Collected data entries
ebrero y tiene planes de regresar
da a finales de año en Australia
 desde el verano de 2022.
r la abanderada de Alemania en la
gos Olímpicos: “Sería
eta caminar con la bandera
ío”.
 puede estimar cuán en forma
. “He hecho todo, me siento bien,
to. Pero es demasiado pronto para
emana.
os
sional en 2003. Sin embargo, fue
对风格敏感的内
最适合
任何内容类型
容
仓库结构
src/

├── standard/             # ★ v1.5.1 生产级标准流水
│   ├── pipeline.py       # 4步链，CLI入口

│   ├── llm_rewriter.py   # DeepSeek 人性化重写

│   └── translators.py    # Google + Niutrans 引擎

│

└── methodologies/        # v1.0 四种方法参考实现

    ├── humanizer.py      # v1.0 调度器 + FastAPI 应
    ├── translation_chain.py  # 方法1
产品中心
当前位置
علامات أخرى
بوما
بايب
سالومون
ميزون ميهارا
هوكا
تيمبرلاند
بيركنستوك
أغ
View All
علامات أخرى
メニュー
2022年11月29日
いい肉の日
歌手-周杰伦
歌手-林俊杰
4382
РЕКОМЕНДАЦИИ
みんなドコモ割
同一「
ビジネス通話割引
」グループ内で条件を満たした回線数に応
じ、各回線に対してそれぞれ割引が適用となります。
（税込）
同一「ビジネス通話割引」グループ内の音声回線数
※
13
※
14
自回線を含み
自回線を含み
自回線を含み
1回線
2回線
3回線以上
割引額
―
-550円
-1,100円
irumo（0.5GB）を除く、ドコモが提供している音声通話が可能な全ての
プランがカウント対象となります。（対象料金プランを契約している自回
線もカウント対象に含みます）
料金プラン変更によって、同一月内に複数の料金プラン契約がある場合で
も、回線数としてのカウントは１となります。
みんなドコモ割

Task prompt:
Write out the entries again, switching "View All" to "Show All" and leaving everything else unchanged.

Task solution:
ebrero y tiene planes de regresar
da a finales de año en Australia
 desde el verano de 2022.
r la abanderada de Alemania en la
gos Olímpicos: “Sería
eta caminar con la bandera
ío”.
 puede estimar cuán en forma
. “He hecho todo, me siento bien,
to. Pero es demasiado pronto para
emana.
os
sional en 2003. Sin embargo, fue
对风格敏感的内
最适合
任何内容类型
容
仓库结构
src/

├── standard/             # ★ v1.5.1 生产级标准流水
│   ├── pipeline.py       # 4步链，CLI入口

│   ├── llm_rewriter.py   # DeepSeek 人性化重写

│   └── translators.py    # Google + Niutrans 引擎

│

└── methodologies/        # v1.0 四种方法参考实现

    ├── humanizer.py      # v1.0 调度器 + FastAPI 应
    ├── translation_chain.py  # 方法1
产品中心
当前位置
علامات أخرى
بوما
بايب
سالومون
ميزون ميهارا
هوكا
تيمبرلاند
بيركنستوك
أغ
Show All
علامات أخرى
メニュー
2022年11月29日
いい肉の日
歌手-周杰伦
歌手-林俊杰
4382
РЕКОМЕНДАЦИИ
みんなドコモ割
同一「
ビジネス通話割引
」グループ内で条件を満たした回線数に応
じ、各回線に対してそれぞれ割引が適用となります。
（税込）
同一「ビジネス通話割引」グループ内の音声回線数
※
13
※
14
自回線を含み
自回線を含み
自回線を含み
1回線
2回線
3回線以上
割引額
―
-550円
-1,100円
irumo（0.5GB）を除く、ドコモが提供している音声通話が可能な全ての
プランがカウント対象となります。（対象料金プランを契約している自回
線もカウント対象に含みます）
料金プラン変更によって、同一月内に複数の料金プラン契約がある場合で
も、回線数としてのカウントは１となります。
みんなドコモ割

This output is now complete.